Sometimes, we want to use some functions that we created, but to keep it simple for the learner, we do not want to display those functions in the main pages of the book. Usually, for transparency, we explain those functions in a page of the appendix.
Those functions are simply put in the file called “x-functions.ipynb”, with x being the number of the chapter in which the functions are used. Because of that, we need to run the file “x-functions.ipynb” at the beginning of each page where the functions are used. Usually, this is done by adding this line of code:
%run 1-functions.ipynb
in the code cell where we import the library Pandas and the data used on the page (usually, the first code cell of the page).
We try to have a quiz for the learner to answer at the end of each page of the book. Those quizzes are developed using H5P. They are hosted on the blog of the HOOU (https://blog.hoou.de/wp-admin/edit.php), so to create a new one, we need access to a HOOU account that has rights on the blog. Once on the wordpress interface of the HOOU, click on “H5P-Inhalt” on the left menu, create an H5P element and integrate it to the book in a code cell like this:
from IPython.display import IFrame
IFrame("https://blog.hoou.de/wp-admin/admin-ajax.php?action=h5p_embed&id=id", "760", "376")

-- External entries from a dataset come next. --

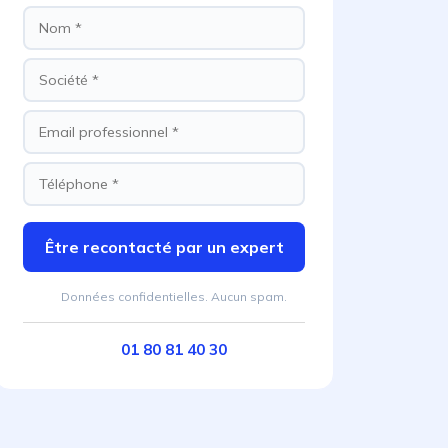
Être recontacté par un expert
Données confidentielles. Aucun spam.
01 80 81 40 30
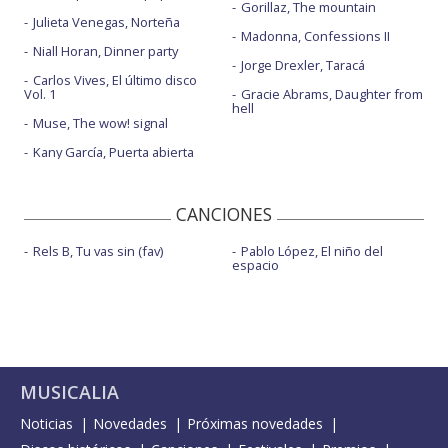
Gorillaz, The mountain
Julieta Venegas, Norteña
Madonna, Confessions II
Niall Horan, Dinner party
Jorge Drexler, Taracá
Carlos Vives, El último disco
Vol. 1
Gracie Abrams, Daughter from
hell
Muse, The wow! signal
Kany García, Puerta abierta
CANCIONES
Rels B, Tu vas sin (fav)
Pablo López, El niño del
espacio
MUSICALIA
Noticias
Novedades
Próximas novedades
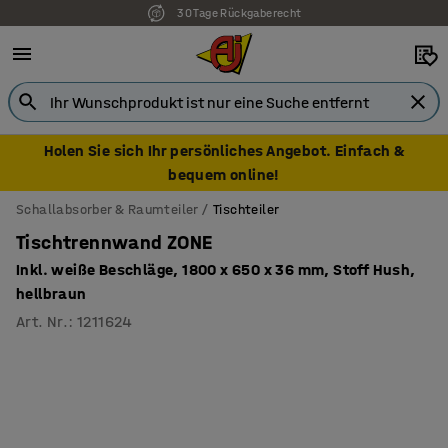
30 Tage Rückgaberecht
7 Jahre Garantie
Holen Sie sich Ihr persönliches Angebot. Einfach &
bequem online!
Schallabsorber & Raumteiler
Tischteiler
Tischtrennwand ZONE
Inkl. weiße Beschläge, 1800 x 650 x 36 mm, Stoff Hush,
hellbraun
Art. Nr.
:
1211624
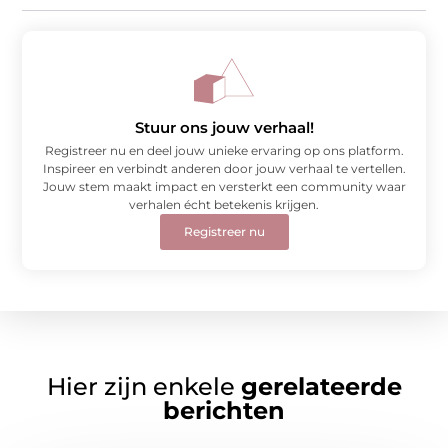
Stuur ons jouw verhaal!
Registreer nu en deel jouw unieke ervaring op ons platform.
Inspireer en verbindt anderen door jouw verhaal te vertellen.
Jouw stem maakt impact en versterkt een community waar
verhalen écht betekenis krijgen.
Registreer nu
Hier zijn enkele
gerelateerde
berichten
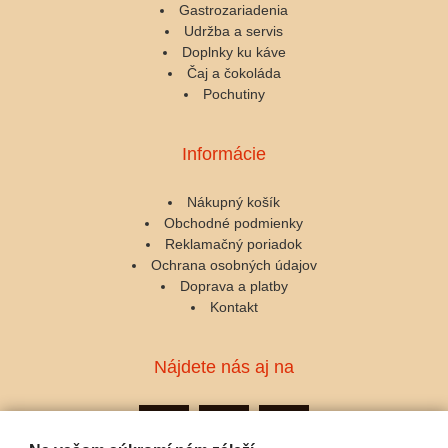
Gastrozariadenia
Udržba a servis
Doplnky ku káve
Čaj a čokoláda
Pochutiny
Informácie
Nákupný košík
Obchodné podmienky
Reklamačný poriadok
Ochrana osobných údajov
Doprava a platby
Kontakt
Nájdete nás aj na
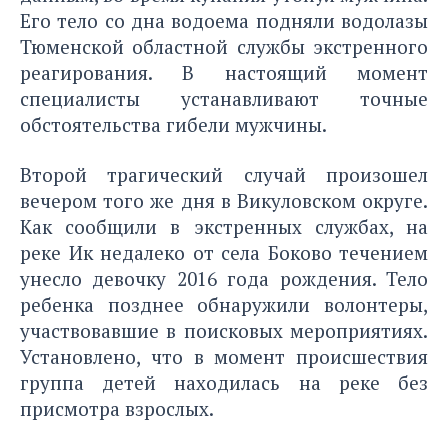
Его тело со дна водоема подняли водолазы
Тюменской областной службы экстренного
реагирования. В настоящий момент
специалисты устанавливают точные
обстоятельства гибели мужчины.
Второй трагический случай произошел
вечером того же дня в Викуловском округе.
Как сообщили в экстренных службах, на
реке Ик недалеко от села Боково течением
унесло девочку 2016 года рождения. Тело
ребенка позднее обнаружили волонтеры,
участвовавшие в поисковых мероприятиях.
Установлено, что в момент происшествия
группа детей находилась на реке без
присмотра взрослых.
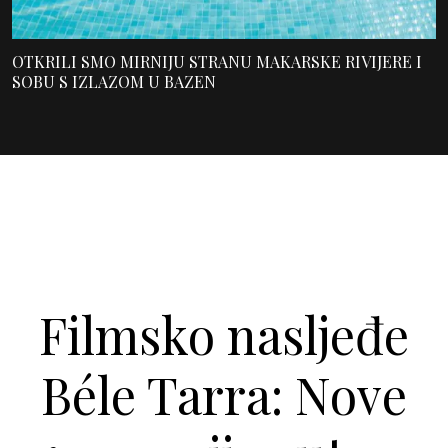
OTKRILI SMO MIRNIJU STRANU MAKARSKE RIVIJERE I
SOBU S IZLAZOM U BAZEN
Filmsko nasljeđe
Béle Tarra: Nove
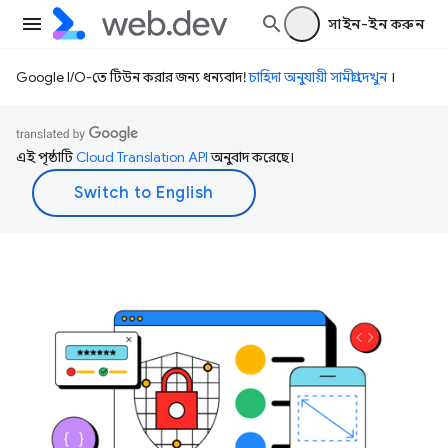
সাইন-ইন করুন
Google I/O-তে টিউন করার জন্য ধন্যবাদ!
চাহিদা অনুযায়ী সামগ্রী দেখুন
।
এই পৃষ্ঠাটি
Cloud Translation API
অনুবাদ করেছে।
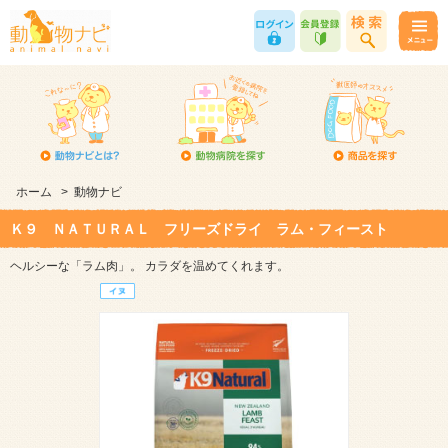
ホーム
>
動物ナビ
Ｋ９ ＮＡＴＵＲＡＬ フリーズドライ ラム・フィースト
ヘルシーな「ラム肉」。 カラダを温めてくれます。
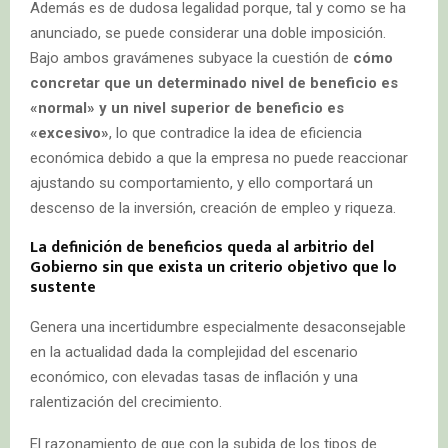
Además es de dudosa legalidad porque, tal y como se ha
anunciado, se puede considerar una doble imposición.
Bajo ambos gravámenes subyace la cuestión de
cómo
concretar que un determinado nivel de beneficio es
«normal» y un nivel superior de beneficio es
«excesivo»
, lo que contradice la idea de eficiencia
económica debido a que la empresa no puede reaccionar
ajustando su comportamiento, y ello comportará un
descenso de la inversión, creación de empleo y riqueza.
La definición de beneficios queda al arbitrio del
Gobierno sin que exista un criterio objetivo que lo
sustente
Genera una incertidumbre especialmente desaconsejable
en la actualidad dada la complejidad del escenario
económico, con elevadas tasas de inflación y una
ralentización del crecimiento.
El razonamiento de que con la subida de los tipos de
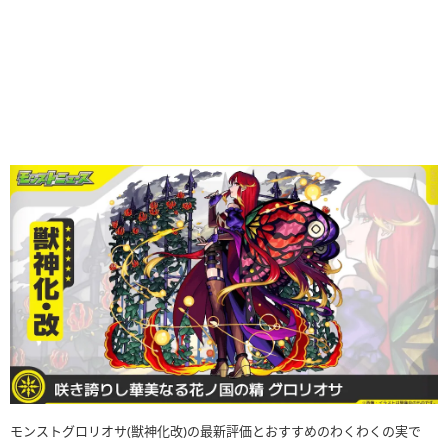
モンストグロリオサ(獣神化改)の最新評価とおすすめのわくわくの実で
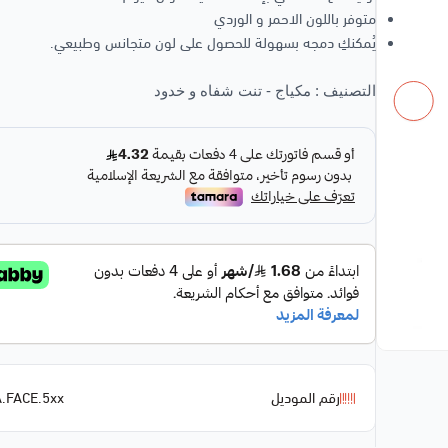
متوفر باللون الاحمر و الوردي
يُمكنكِ دمجه بسهولة للحصول على لون متجانس وطبيعي.
التصنيف :
مكياج
-
تنت شفاه و خدود
رقم الموديل
.FACE.5xx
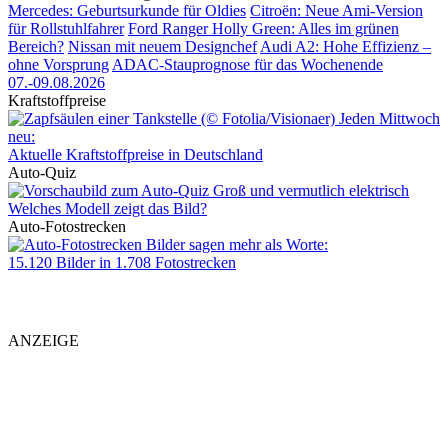
Mercedes: Geburtsurkunde für Oldies
Citroën: Neue Ami-Version
für Rollstuhlfahrer
Ford Ranger Holly Green: Alles im grünen
Bereich?
Nissan mit neuem Designchef
Audi A2: Hohe Effizienz –
ohne Vorsprung
ADAC-Stauprognose für das Wochenende
07.-09.08.2026
Kraftstoffpreise
Jeden Mittwoch
neu:
Aktuelle Kraftstoffpreise in Deutschland
Auto-Quiz
Groß und vermutlich elektrisch
Welches Modell zeigt das Bild?
Auto-Fotostrecken
Bilder sagen mehr als Worte
:
15.120 Bilder in 1.708 Fotostrecken
ANZEIGE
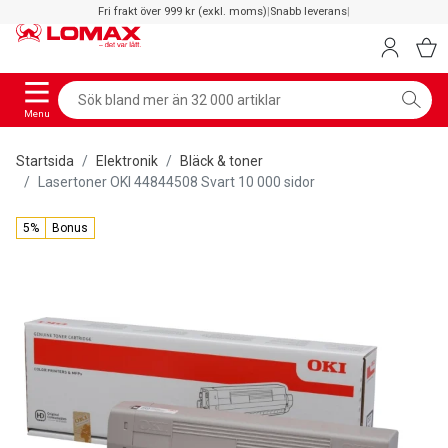
Fri frakt över 999 kr (exkl. moms)
|
Snabb leverans
|
Menu
Startsida
Elektronik
Bläck & toner
Lasertoner OKI 44844508 Svart 10 000 sidor
5%
Bonus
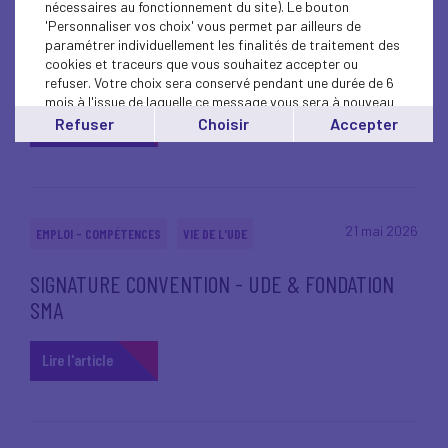
nécessaires au fonctionnement du site). Le bouton
'Personnaliser vos choix' vous permet par ailleurs de
RETOUR EN IMAGES - Rallye de l’Alternance
paramétrer individuellement les finalités de traitement des
cookies et traceurs que vous souhaitez accepter ou
2026 : une mobilisation réussie
refuser. Votre choix sera conservé pendant une durée de 6
mois à l'issue de laquelle ce message vous sera à nouveau
affiché..
Refuser
Choisir
Accepter
Lire l'article
Vous pouvez modifier votre choix à tout moment en
cliquant sur le lien
'cookies'
en bas de page.
21 mai 2026
EMPLOI - COMPÉTENCES
VIE DE L'UDE
SIGNATURE CONVENTION - UDE & FONDATION
SMA
Lire l'article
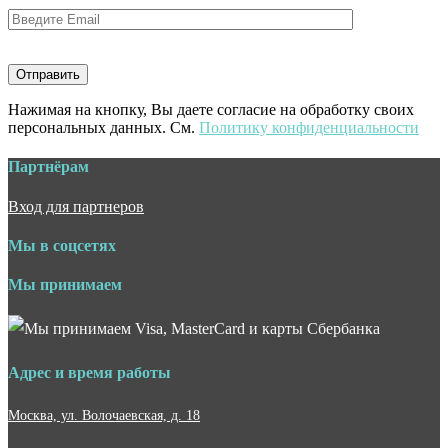
Нажимая на кнопку, Вы даете согласие на обработку своих
персональных данных. См.
Политику конфиденциальности
Партнёрам
Вход для партнеров
Мы в соцсетях
Мы принимаем
Адрес и время работы
Москва, ул. Волочаевская, д. 18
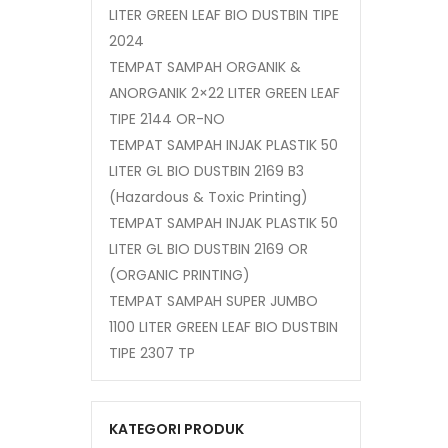
LITER GREEN LEAF BIO DUSTBIN TIPE
2024
TEMPAT SAMPAH ORGANIK &
ANORGANIK 2×22 LITER GREEN LEAF
TIPE 2144 OR-NO
TEMPAT SAMPAH INJAK PLASTIK 50
LITER GL BIO DUSTBIN 2169 B3
(Hazardous & Toxic Printing)
TEMPAT SAMPAH INJAK PLASTIK 50
LITER GL BIO DUSTBIN 2169 OR
(ORGANIC PRINTING)
TEMPAT SAMPAH SUPER JUMBO
1100 LITER GREEN LEAF BIO DUSTBIN
TIPE 2307 TP
KATEGORI PRODUK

Change the id of the element and possibly the size. to fit to the content. Do not forget to hide the input of this code cell, as we are only interested in the IFrame created in the output.
Using Jupyter Book takes away some freedom in the design of the book. Jupyter Book is still currently under development and some bugs can be present, that we cannot do much about. One example is the interactive widgets, which are based on the library ipywidgets. It is however possible to think about other extended ways to have the behaviour we would like to have.